== WHAT IS BEING ASKED ==
Would you write out the data below exactly, with every line intact?

++++ RECORDS TO USE

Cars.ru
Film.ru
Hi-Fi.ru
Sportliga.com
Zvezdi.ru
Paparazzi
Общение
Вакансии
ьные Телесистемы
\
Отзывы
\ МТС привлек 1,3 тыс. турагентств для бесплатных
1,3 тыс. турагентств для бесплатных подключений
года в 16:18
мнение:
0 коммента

++++++++

== YOUR SOLUTION ==
Cars.ru
Film.ru
Hi-Fi.ru
Sportliga.com
Zvezdi.ru
Paparazzi
Общение
Вакансии
ьные Телесистемы
\
Отзывы
\ МТС привлек 1,3 тыс. турагентств для бесплатных
1,3 тыс. турагентств для бесплатных подключений
года в 16:18
мнение:
0 коммента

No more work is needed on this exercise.